Chapter 32, Cinta dan Segudang Perjuangannya

374 16 3
                                    

Bab kali ini melodrama sekali ya, cobalah membaca sambil mendengarkan musik yang slow atau galau, mungkin akan sampai ke hati ❤️

...

Setelah tiga jam perjalanan akhirnya Aziza sampai di desa tempat di mana orangtua Arhan tinggal. Berbekal alamat yang diberikan mama Wanda, sambil bertanya pada beberapa orang yang ia temui di jalan setelah turun dari angkot.

Rumah gaya kuno dengan halaman luas dan berdindingkan kayu. Sederhana sekali dibandingkan rumah yang dibeli Arhan di perumahan mewah di kota. Dengan sedikit ragu Aziza berjalan memasuki halaman rumah, sontak langkahnya terhenti saat ia mendengar suara jeritan dari dalam rumah. Suara yang membuat jantung Aziza sesaat seperti dipompa.

Beberapa saat kemudian seorang wanita dengan rambut berantakan berlari keluar dari rumah itu, larinya begitu cepat hingga tak sadar menubruk Aziza hingga gadis itu terjatuh tertimbun wanita itu. Seorang lelaki dengan sedikit panik lekas berlari mendekat dan menarik tubuh wanita itu dari Aziza yang nampak ketakutan.

"Jangan lari lagi!

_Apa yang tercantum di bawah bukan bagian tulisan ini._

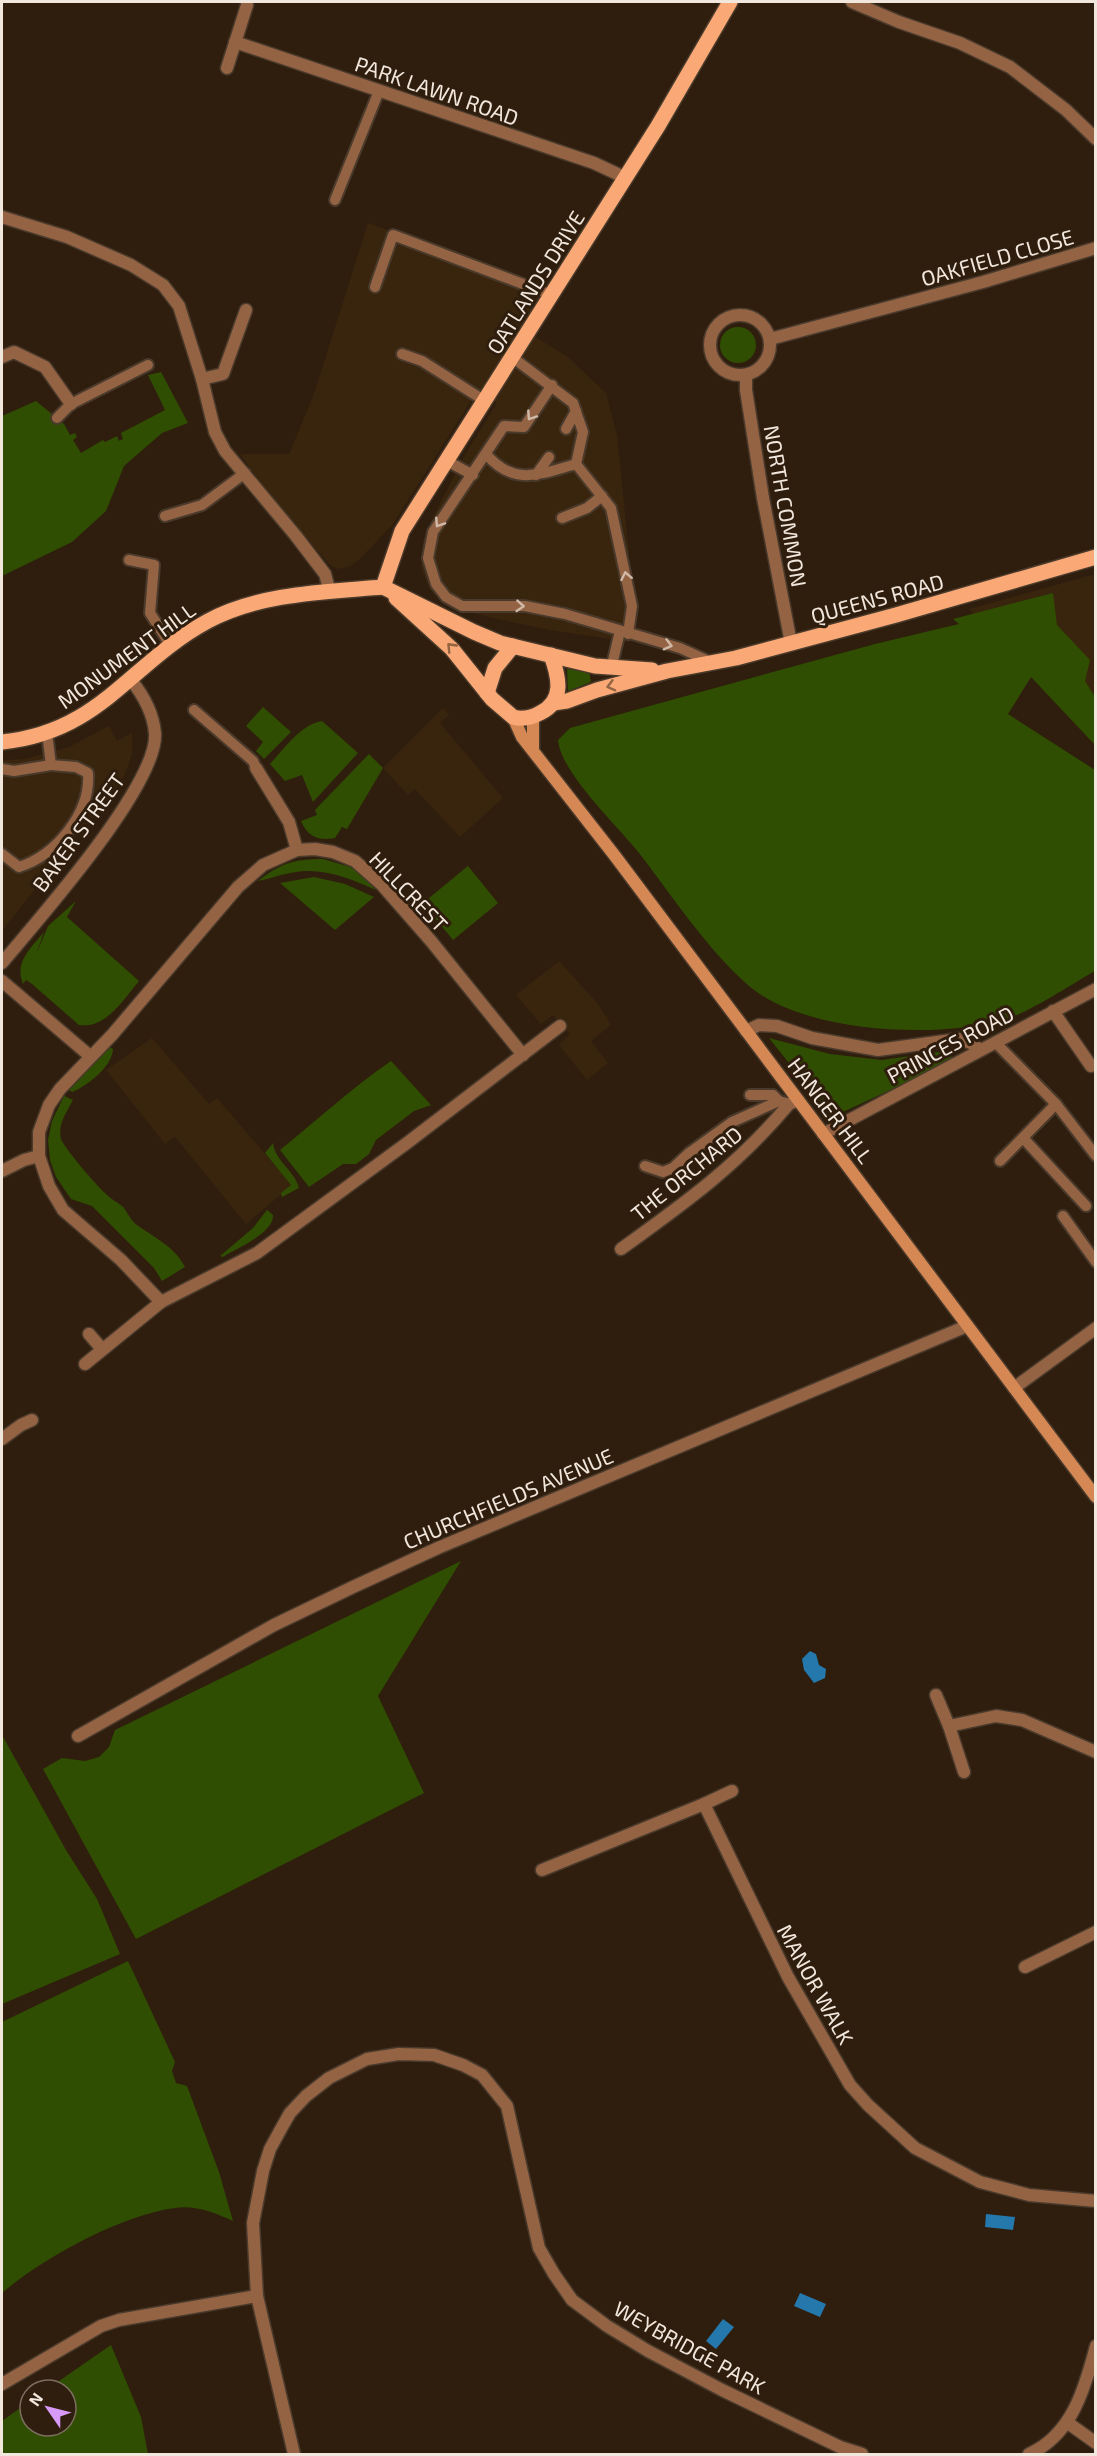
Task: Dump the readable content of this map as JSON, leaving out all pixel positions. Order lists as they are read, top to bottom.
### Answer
{
  "streets": {
    "main road": [
      "OATLANDS DRIVE",
      "QUEENS ROAD",
      "MONUMENT HILL",
      "HANGER HILL"
    ],
    "street": [
      "PARK LAWN ROAD",
      "OAKFIELD CLOSE",
      "NORTH COMMON",
      "BAKER STREET",
      "HILLCREST",
      "PRINCES ROAD",
      "THE ORCHARD",
      "CHURCHFIELDS AVENUE",
      "MANOR WALK",
      "WEYBRIDGE PARK"
    ]
  },
  "crossings": [
    ["PARK LAWN ROAD", "OATLANDS DRIVE"],
    ["OAKFIELD CLOSE", "NORTH COMMON"],
    ["OATLANDS DRIVE", "QUEENS ROAD"],
    ["OATLANDS DRIVE", "MONUMENT HILL"],
    ["OATLANDS DRIVE", "HANGER HILL"],
    ["NORTH COMMON", "QUEENS ROAD"],
    ["QUEENS ROAD", "MONUMENT HILL"],
    ["QUEENS ROAD", "HANGER HILL"],
    ["MONUMENT HILL", "BAKER STREET"],
    ["MONUMENT HILL", "HANGER HILL"],
    ["PRINCES ROAD", "HANGER HILL"],
    ["HANGER HILL", "THE ORCHARD"],
    ["HANGER HILL", "CHURCHFIELDS AVENUE"]
  ],
  "north": "top left"
}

Arhan akan pulang hari ini!" Kata pria paruh baya itu sambil mengikat kedua tangan wanita itu dengan kain panjang.

Tubuh Aziza gemetar ketakutan dan napasnya memburu melihat wanita itu, dia benar-benar gila.

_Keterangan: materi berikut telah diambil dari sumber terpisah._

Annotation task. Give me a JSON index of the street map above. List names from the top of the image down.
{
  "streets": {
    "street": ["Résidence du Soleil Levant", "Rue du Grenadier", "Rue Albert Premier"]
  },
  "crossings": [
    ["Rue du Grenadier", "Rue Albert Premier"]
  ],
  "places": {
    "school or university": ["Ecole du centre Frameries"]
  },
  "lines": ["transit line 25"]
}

"Mbak tidak apa-apa? Maafkan istri saya, Mbak!" Kata pria paruh baya yang sudah beruban itu.

Aziza tertegun, pikiran dan hatinya saling memberontak hingga ia hanya bisa mengangguk mencoba mengubur semua ketakutan dalam dirinya.

Pria itu bernama pak Hasan, wajahnya teduh dan senyumnya tulus, namun sorot matanya menyimpan banyak luka.

"Kamu siapa?" Tanya pak Hasan sedikit menyelidik.

Aziza kembali mencoba menormalkan napasnya, "Saya, saya Aziza, Pak."

Pak Hasan tertegun, ia diam cukup lama sambil mengamati wajah Aziza yang baginya jelas nampak tidak asing.

"Aziza, siapa?"

Kini Aziza tertunduk, ia tidak tahu bahkan takut untuk mengeluarkan sepatah kata sekali pun. Tubuhnya masih menegang, juga kaki yang nampak gemetar. Ada rasa bersalah yang begitu besar menyusup membelenggu tubuhnya.

"Kamu anaknya Bayu?"

Aziza terkejut, namun tetap tidak berani mengangkat wajahnya. Dan saat itu, pak Hasan pun sedang menahan diri serta emosinya.

"Kenapa kamu datang ke sini? Apa Arhan menyuruh kamu ke sini?" Suara pak Hasan terdengar parau.

"Saya..." Aziza memberanikan diri mengangkat wajahnya, dan ia terguncang saat melihat wajah penuh kebencian yang pak Hasan tampakkan.

"Kamu tahu apa yang sudah papamu perbuat? Kamu lihat wanita itu? Dia gila! Dan papa kamu yang sudah membuatnya seperti itu." Sergah pak Hasan sambil menunjuk istrinya yang terduduk di tanah sambil memainkan rambutnya yang berantakan.

Aziza terdiam membeku, airmatanya tumpah seketika. Apakah ia harus menanggung kesalahan papanya?

"Aku tidak tau apa tujuan kamu datang ke sini, tapi jika kamu ingin tahu keadaan kami. Inilah yang kamu lihat. Selama sepuluh tahun istriku menderita, dan kalian hidup dengan bahagia. Sungguh aku tidak rela."

Seketika Aziza terduduk berlutut di depan pak Hasan dengan wajah penuh rasa bersalah, "Saya datang ke sini untuk memohon maaf atas nama papa saya, Pak. Saya tahu dia salah, tapi saat ini dia pun sedang kritis di rumah sakit. Saya datang untuk meminta maaf, maafkan papa saya! Maafkan atas semua kesalahan dia di masa lalu. Saya tahu permintaan maaf ini tidak cukup, tapi saya ... " Aziza tidak lagi mampu meneruskan kalimatnya, tubuhnya terguncang karena isak tangisnya. Ia hanya bisa tertunduk berlutut, ia tidak tahu lagi harus berbuat apa. Sebagai anak Aziza hanya ingin menyampaikan permintaan maaf papanya, dan mungkin hal itu satu-satunya yang bisa ia lakukan saat ini.